> _To do_
Copy the text of these records word for word, leaving out the pictures.
=== Provided material ===
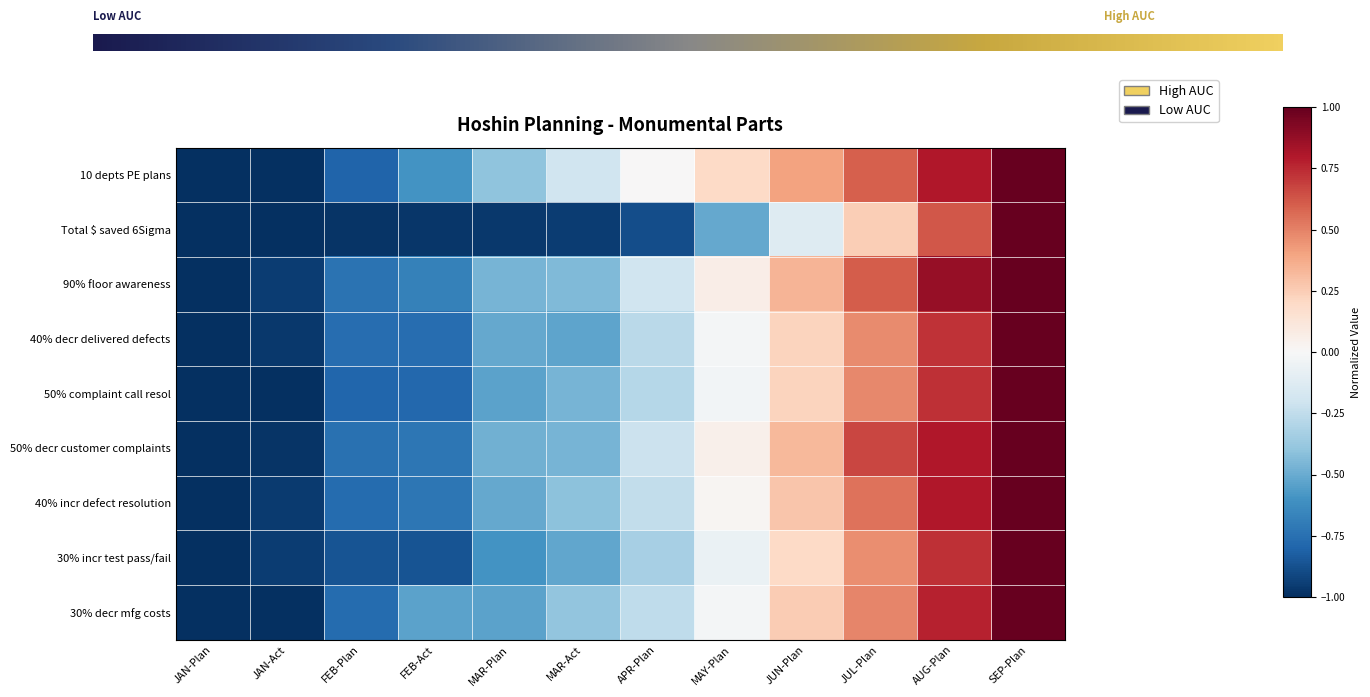

Read the 10 depts PE plans value at JUN-Plan.

0.4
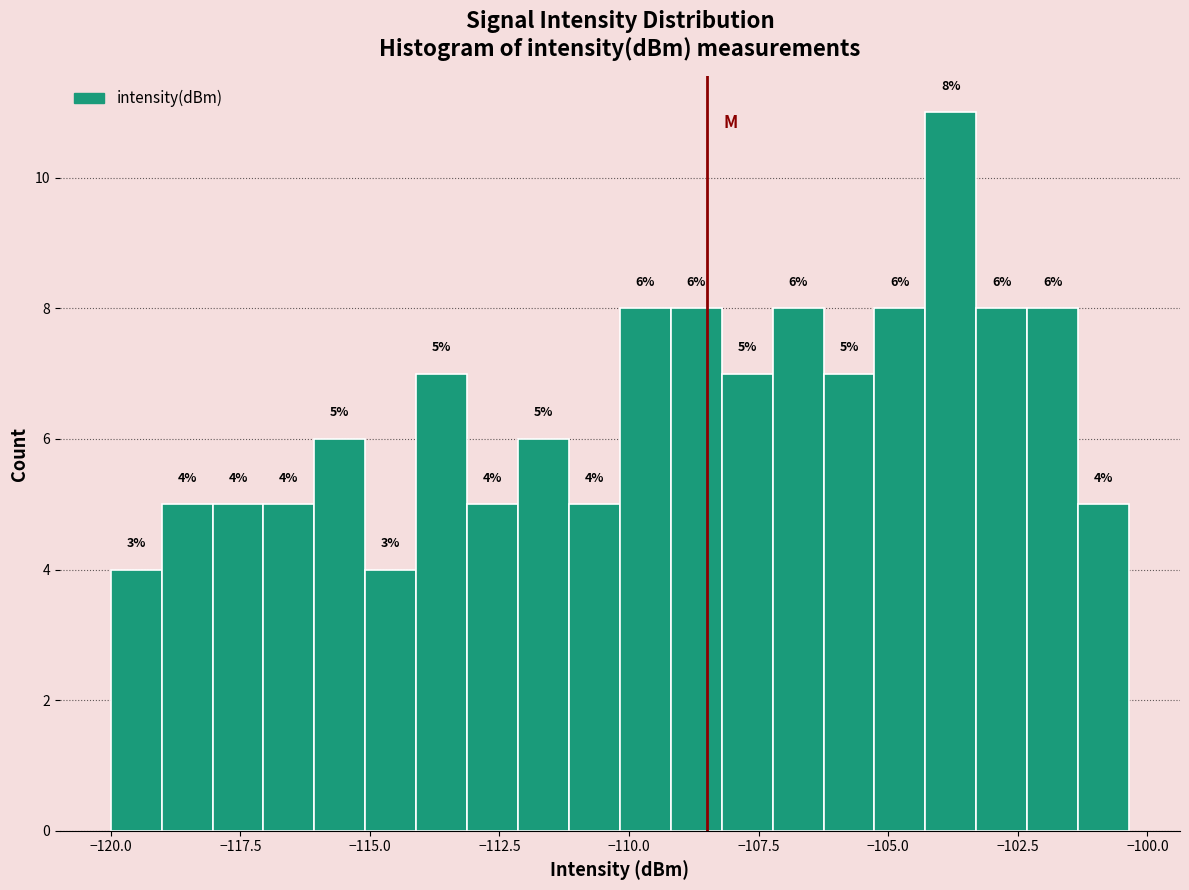

Around what value on the x-axis is the tallest bar? Give the approximate position of its centre, as read against the axis.

-104.0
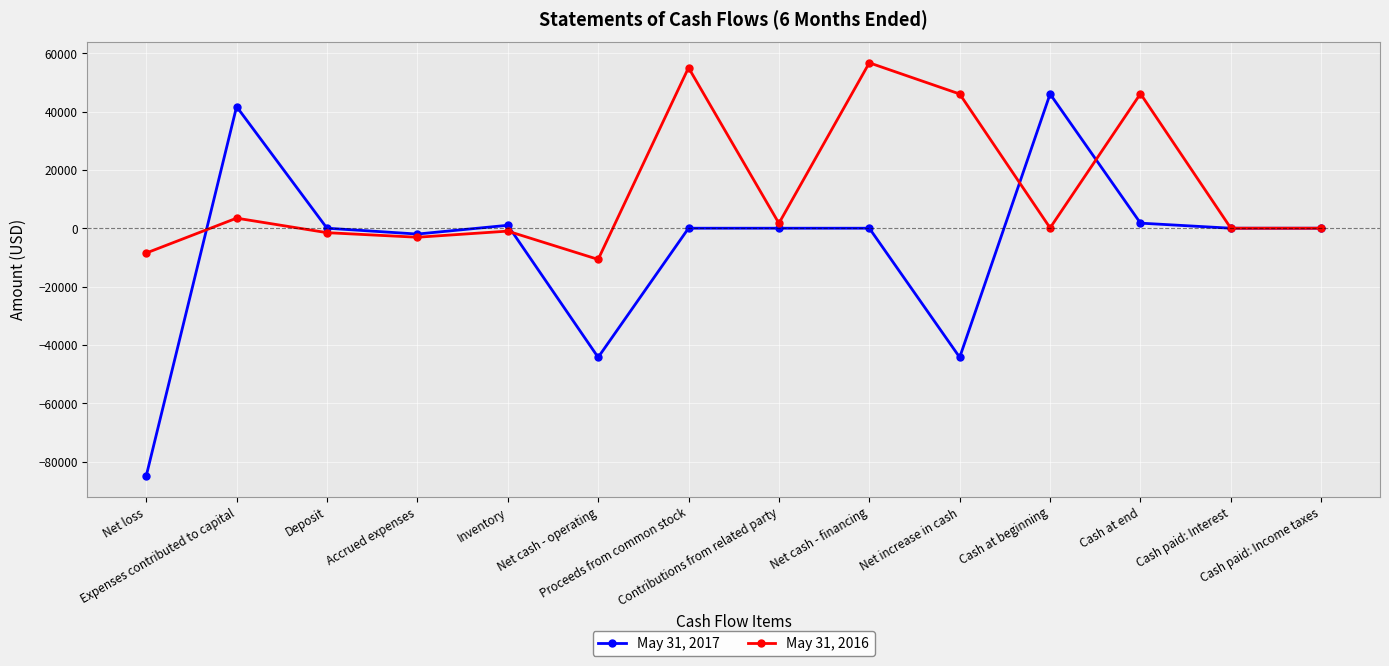

What is the label of the 5th point from the left?

Inventory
===
> _Reply_
Read the 10 depts PE plans value at JUN-Plan.

0.4

Around what value on the x-axis is the tallest bar? Give the approximate position of its centre, as read against the axis.

-104.0

What is the label of the 5th point from the left?

Inventory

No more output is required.